Page-level text extractions:
§ §

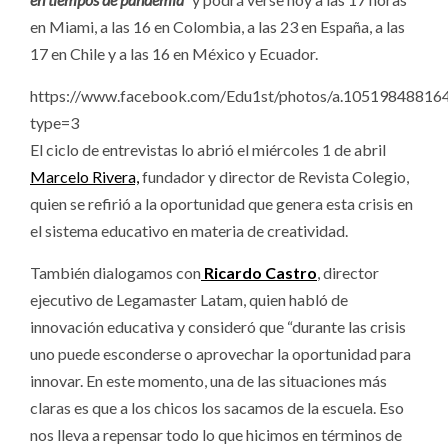
en Miami, a las 16 en Colombia, a las 23 en España, a las
17 en Chile y a las 16 en México y Ecuador.
https://www.facebook.com/Edu1st/photos/a.1051984881
type=3
El ciclo de entrevistas lo abrió el miércoles 1 de abril
Marcelo Rivera,
fundador y director de Revista Colegio,
quien se refirió a la oportunidad que genera esta crisis en
el sistema educativo en materia de creatividad.
También dialogamos con
Ricardo Castro
, director
ejecutivo de Legamaster Latam, quien habló de
innovación educativa y consideró que “durante las crisis
uno puede esconderse o aprovechar la oportunidad para
innovar. En este momento, una de las situaciones más
claras es que a los chicos los sacamos de la escuela. Eso
nos lleva a repensar todo lo que hicimos en términos de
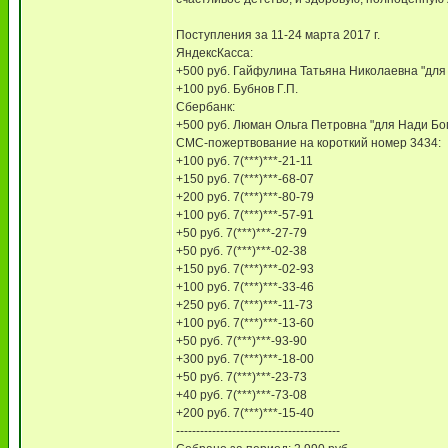
Поступления за 11-24 марта 2017 г.
ЯндексКасса:
+500 руб. Гайфулина Татьяна Николаевна "для
+100 руб. Бубнов Г.П.
Сбербанк:
+500 руб. Люман Ольга Петровна "для Нади Бо
СМС-пожертвование на короткий номер 3434:
+100 руб. 7(***)***-21-11
+150 руб. 7(***)***-68-07
+200 руб. 7(***)***-80-79
+100 руб. 7(***)***-57-91
+50 руб. 7(***)***-27-79
+50 руб. 7(***)***-02-38
+150 руб. 7(***)***-02-93
+100 руб. 7(***)***-33-46
+250 руб. 7(***)***-11-73
+100 руб. 7(***)***-13-60
+50 руб. 7(***)***-93-90
+300 руб. 7(***)***-18-00
+50 руб. 7(***)***-23-73
+40 руб. 7(***)***-73-08
+200 руб. 7(***)***-15-40
-----------------------------------------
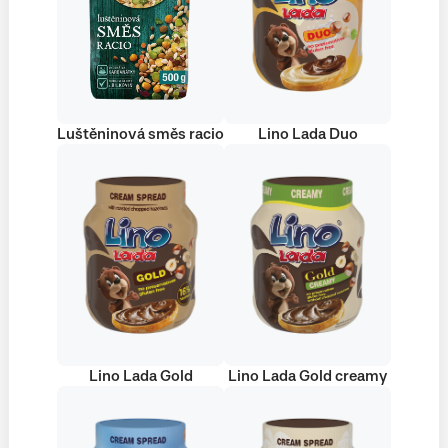
Luštěninová směs racio
Lino Lada Duo
Lino Lada Gold
Lino Lada Gold creamy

§ §

[ACTION ITEM]:
Each record has to be set down verbatim, and the pictures must not appear in the copy.

[THE COMPLETED TASK]:
en Miami, a las 16 en Colombia, a las 23 en España, a las
17 en Chile y a las 16 en México y Ecuador.
https://www.facebook.com/Edu1st/photos/a.1051984881
type=3
El ciclo de entrevistas lo abrió el miércoles 1 de abril
Marcelo Rivera,
fundador y director de Revista Colegio,
quien se refirió a la oportunidad que genera esta crisis en
el sistema educativo en materia de creatividad.
También dialogamos con
Ricardo Castro
, director
ejecutivo de Legamaster Latam, quien habló de
innovación educativa y consideró que “durante las crisis
uno puede esconderse o aprovechar la oportunidad para
innovar. En este momento, una de las situaciones más
claras es que a los chicos los sacamos de la escuela. Eso
nos lleva a repensar todo lo que hicimos en términos de
Поступления за 11-24 марта 2017 г.
ЯндексКасса:
+500 руб. Гайфулина Татьяна Николаевна "для
+100 руб. Бубнов Г.П.
Сбербанк:
+500 руб. Люман Ольга Петровна "для Нади Бо
СМС-пожертвование на короткий номер 3434:
+100 руб. 7(***)***-21-11
+150 руб. 7(***)***-68-07
+200 руб. 7(***)***-80-79
+100 руб. 7(***)***-57-91
+50 руб. 7(***)***-27-79
+50 руб. 7(***)***-02-38
+150 руб. 7(***)***-02-93
+100 руб. 7(***)***-33-46
+250 руб. 7(***)***-11-73
+100 руб. 7(***)***-13-60
+50 руб. 7(***)***-93-90
+300 руб. 7(***)***-18-00
+50 руб. 7(***)***-23-73
+40 руб. 7(***)***-73-08
+200 руб. 7(***)***-15-40
-----------------------------------------
Luštěninová směs racio
Lino Lada Duo
Lino Lada Gold
Lino Lada Gold creamy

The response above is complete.